The owner of the dominant tenement is not restricted to using his land as he was at the time he became the owner of the easement. The courts will permit him to develop the land in some “normal” manner. For example, an easement on a private roadway for the benefit of a large estate up in the hills would not be lost if the large estate were ultimately subdivided and many new owners wished to use the roadway; the easement applies to the entire portion of the original dominant tenement, not merely to the part that abuts the easement itself. However, the owner of an easement appurtenant to one tract of land cannot use the easement on another tract of land, even if the two tracts are adjacent.
An easement appurtenant runs with the land and benefits the dominant tenement, burdening the servient tenement. An easement, generally, has a specific location or description within or over the servient tenement. Easements can be created by deed, by will, or by implication.
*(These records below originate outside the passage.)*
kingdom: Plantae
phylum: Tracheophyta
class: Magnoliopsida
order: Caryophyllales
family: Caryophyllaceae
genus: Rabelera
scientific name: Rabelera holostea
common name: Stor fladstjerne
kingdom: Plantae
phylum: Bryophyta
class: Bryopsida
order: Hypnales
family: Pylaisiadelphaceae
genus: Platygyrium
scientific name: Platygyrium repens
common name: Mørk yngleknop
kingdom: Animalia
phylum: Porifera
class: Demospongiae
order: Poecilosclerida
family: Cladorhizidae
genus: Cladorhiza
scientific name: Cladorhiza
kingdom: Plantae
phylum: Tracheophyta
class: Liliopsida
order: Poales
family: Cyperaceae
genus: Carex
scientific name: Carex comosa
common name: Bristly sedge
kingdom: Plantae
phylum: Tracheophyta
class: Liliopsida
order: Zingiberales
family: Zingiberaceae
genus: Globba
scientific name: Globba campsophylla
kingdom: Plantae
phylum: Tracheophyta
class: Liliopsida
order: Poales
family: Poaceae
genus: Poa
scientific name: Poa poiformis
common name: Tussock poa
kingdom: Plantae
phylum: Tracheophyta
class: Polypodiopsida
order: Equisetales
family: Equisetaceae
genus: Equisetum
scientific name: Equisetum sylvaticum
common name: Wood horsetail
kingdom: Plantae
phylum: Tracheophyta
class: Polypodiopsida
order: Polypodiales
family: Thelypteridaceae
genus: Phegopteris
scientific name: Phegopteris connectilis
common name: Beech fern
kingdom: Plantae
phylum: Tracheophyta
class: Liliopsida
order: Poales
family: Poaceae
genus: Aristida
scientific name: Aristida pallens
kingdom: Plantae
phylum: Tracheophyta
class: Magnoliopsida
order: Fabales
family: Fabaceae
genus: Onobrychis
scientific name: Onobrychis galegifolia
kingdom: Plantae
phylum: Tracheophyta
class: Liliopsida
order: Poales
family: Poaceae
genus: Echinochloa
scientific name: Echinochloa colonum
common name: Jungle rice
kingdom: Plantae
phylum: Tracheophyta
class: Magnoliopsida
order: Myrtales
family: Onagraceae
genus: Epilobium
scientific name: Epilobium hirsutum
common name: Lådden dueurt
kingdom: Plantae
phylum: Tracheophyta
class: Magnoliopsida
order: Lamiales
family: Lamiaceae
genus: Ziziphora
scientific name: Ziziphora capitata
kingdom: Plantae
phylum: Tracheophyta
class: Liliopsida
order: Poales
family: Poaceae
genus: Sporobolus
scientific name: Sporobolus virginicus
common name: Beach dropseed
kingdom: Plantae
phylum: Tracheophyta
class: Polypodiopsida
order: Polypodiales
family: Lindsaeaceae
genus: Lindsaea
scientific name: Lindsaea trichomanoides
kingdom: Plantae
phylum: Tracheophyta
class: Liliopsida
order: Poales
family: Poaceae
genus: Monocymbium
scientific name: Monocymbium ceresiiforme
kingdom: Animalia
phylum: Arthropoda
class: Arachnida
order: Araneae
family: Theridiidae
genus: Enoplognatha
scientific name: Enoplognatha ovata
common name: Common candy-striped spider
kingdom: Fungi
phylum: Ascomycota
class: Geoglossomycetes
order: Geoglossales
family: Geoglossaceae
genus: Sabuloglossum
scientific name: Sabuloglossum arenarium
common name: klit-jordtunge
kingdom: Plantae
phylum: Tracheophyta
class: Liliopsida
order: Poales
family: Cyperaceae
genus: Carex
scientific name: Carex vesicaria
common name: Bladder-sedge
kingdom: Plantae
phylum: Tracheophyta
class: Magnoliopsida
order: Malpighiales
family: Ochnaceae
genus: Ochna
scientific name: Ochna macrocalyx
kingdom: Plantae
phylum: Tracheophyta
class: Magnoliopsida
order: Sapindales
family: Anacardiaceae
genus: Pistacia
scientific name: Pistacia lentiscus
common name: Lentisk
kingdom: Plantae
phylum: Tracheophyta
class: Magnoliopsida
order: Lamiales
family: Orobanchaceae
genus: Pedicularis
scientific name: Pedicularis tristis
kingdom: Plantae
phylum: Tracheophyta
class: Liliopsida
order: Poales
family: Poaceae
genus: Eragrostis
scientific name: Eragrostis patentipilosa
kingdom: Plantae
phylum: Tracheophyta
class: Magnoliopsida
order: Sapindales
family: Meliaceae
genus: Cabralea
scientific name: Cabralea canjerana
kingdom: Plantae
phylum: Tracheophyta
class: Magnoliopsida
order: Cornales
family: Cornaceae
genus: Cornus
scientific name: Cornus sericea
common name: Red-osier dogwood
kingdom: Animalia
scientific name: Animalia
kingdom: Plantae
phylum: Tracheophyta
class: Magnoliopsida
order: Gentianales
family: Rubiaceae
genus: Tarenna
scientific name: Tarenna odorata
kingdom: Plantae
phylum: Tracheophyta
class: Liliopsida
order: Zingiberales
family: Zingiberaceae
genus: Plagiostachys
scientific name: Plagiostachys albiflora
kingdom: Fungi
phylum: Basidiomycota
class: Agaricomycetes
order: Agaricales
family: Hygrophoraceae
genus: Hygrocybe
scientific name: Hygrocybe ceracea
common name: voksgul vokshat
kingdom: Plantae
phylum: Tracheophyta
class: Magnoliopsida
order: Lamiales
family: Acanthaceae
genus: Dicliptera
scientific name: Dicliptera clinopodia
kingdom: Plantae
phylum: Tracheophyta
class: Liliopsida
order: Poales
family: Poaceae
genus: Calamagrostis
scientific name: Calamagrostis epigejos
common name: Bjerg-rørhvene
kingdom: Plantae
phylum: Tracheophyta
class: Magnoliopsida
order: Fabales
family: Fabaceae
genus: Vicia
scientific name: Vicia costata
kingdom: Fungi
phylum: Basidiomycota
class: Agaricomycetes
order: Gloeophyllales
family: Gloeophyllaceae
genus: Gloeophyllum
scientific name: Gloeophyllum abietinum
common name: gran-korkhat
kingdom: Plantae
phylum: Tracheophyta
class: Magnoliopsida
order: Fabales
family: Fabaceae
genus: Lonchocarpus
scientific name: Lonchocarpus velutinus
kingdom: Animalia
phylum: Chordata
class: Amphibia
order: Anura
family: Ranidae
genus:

- Beth Delaney owns property next to Kerry Plemmons. The deed to Delaney’s property notes that she has access to a well on the Plemmons property “to obtain water for household use.” The well has been dry for many generations and has not been used by anyone on the Plemmons property or the Delaney property for as many generations. The well predated Plemmons’s ownership of the property; as the servient tenement, the Plemmons property was burdened by this easement dating back to 1898. Plemmons hires a company to dig a very deep well near one of his outbuildings to provide water for his horses. The location is one hundred yards from the old well. Does the Delaney property have any easement to use water from the new well?